> >

Jaringan Gusdurian Sebut Pemanggilan Pengunggah Guyonan Gus Dur ke Kantor Polisi Intimidasi Negara

Berita kompas tv | 18 Juni 2020, 19:06 WIB
Koordinator Nasional Jaringan Gusdurian, Alissa Qotrunnada Wahid saat mendatangi Kantor Kementerian Koordinator bidang Pembangunan Manusia dan Kebudayaan, Jalan Medan Merdeka Barat, Jakarta Pusat, Selasa (19/11/2019). (Sumber: KOMPAS.com/Deti Mega Purnamasari)

JAKARTA, KOMPASTV – Koordinator Nasional Jaringan Gusdurian, Alissa Qotrunnada Wahid menilai negara telah melakukan intimidasi terhadap Ismail Ahmad, pengunggah guyonan Presiden RI keempat Abdurrahman Wahid atau Gus Dur di Facebook.

Alissa menyatakan meski kasus unggahan “Polisi Jujur” tidak diproses lantaran Ismail bersedia meminta maaf namun pemanggilan terhadap Ismail oleh Polres Sula, Maluku Utara adalah bentuk intimidasi institusi negara terhadap warganya.

Alissa yang juga putri pertama Gus Dur ini menilai penggunaan UU Informasi dan Transaksi Elektronik sebagai instrumen untuk membungkam kebebasan berpikir dan berpendapat di Indonesia bertentangan dengan hak konstitusional dalam UUD 1945.

Baca Juga: Pengunggah Guyonan Gus Dur Diperiksa, Alissa Wahid: Indonesia Darurat Humor

Menurutnya, unggahan Ismail soal guyonan polisi jujur Gus Dur merupakan hak konstitusional  dengan cara mengekspresikan dan menyatakan pendapatnya melalui platform media sosial.

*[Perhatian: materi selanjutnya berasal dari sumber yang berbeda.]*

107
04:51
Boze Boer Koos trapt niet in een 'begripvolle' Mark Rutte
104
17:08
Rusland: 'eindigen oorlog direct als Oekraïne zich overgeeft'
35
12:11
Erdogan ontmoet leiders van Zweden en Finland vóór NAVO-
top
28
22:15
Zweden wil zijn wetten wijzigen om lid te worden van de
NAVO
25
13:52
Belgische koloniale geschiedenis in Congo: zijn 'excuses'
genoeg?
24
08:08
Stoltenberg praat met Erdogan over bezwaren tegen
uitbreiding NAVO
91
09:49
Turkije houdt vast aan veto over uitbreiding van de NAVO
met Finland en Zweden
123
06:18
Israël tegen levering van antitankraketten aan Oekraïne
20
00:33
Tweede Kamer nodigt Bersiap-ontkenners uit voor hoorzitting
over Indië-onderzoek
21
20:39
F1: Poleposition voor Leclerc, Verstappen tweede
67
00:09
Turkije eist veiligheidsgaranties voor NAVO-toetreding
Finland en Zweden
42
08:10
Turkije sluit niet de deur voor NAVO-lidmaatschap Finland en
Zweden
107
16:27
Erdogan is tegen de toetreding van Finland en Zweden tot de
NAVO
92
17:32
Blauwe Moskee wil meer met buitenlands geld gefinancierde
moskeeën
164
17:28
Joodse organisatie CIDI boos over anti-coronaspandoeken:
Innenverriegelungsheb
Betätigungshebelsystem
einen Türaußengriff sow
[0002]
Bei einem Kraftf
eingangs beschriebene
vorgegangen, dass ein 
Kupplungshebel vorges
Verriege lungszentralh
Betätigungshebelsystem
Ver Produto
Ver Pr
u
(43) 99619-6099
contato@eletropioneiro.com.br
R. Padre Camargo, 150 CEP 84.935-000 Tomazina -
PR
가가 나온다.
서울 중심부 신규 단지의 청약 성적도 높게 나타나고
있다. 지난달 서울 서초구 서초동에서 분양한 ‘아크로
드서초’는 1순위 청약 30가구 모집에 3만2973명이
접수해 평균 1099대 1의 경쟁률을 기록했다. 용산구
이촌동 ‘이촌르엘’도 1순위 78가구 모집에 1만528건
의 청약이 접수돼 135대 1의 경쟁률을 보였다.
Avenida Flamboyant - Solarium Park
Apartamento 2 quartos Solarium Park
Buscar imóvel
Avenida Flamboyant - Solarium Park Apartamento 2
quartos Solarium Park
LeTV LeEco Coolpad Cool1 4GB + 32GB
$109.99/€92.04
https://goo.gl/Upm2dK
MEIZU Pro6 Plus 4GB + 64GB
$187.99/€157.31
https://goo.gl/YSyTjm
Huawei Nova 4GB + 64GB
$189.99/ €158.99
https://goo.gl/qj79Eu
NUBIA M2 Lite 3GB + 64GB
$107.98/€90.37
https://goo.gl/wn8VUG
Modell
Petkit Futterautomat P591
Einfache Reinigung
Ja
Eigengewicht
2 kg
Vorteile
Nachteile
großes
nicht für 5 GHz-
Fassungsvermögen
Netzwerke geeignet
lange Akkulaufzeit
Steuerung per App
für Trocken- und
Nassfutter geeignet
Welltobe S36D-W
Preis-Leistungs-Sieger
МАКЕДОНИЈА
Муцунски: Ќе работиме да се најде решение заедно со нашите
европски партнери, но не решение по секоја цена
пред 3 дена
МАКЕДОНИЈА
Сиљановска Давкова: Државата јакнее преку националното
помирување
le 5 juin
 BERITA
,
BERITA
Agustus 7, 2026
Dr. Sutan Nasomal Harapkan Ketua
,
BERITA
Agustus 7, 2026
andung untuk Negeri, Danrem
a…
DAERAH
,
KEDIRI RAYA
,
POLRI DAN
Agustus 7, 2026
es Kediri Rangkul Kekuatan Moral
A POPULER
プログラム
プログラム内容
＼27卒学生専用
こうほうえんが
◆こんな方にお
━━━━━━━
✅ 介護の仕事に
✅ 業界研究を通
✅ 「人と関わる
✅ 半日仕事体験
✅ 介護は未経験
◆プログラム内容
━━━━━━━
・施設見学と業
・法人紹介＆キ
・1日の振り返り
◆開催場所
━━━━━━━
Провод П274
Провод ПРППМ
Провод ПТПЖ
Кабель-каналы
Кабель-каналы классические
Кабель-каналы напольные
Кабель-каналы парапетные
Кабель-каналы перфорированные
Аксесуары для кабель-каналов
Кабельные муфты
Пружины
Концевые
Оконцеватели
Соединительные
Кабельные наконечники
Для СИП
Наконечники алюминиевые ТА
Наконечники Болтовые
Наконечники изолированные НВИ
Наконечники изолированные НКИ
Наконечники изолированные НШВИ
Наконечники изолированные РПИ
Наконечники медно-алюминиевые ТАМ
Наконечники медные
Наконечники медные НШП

Alissa meminta aparat penegak hukum untuk tidak mengintimidasi warga negara yang mengekspresikan dan menyatakan pendapat melalui media apapun.

Sebab, kebebasan berekspresi dan menyatakan pendapat adalah hak konstitusional yang wajib dilindungi oleh aparat penegak hukum.

"Penggunaan Pasal 45 ayat (3) Undang-Undang Nomor 19 Tahun 2016 tidaklah tepat karena pasal pencemaran baik hanya berlaku untuk subjek perseorangan, bukan terkait dengan lembaga apalagi pemerintah," ujar Alissa dalam keterangan tertulisnya, Kamis (16/6/2020).

Baca Juga: Unggah Guyonan Gus Dur Soal Polisi, Netizen di Maluku Utara Minta Maaf

Di sisi lain, pihaknya meminta lembaga legislatif untuk mengevaluasi dan merevisi, bahkan menghapus UU ITE yang sering disalahgunakan untuk membungkam kebebasan berpendapat dan berekspresi di Indonesia.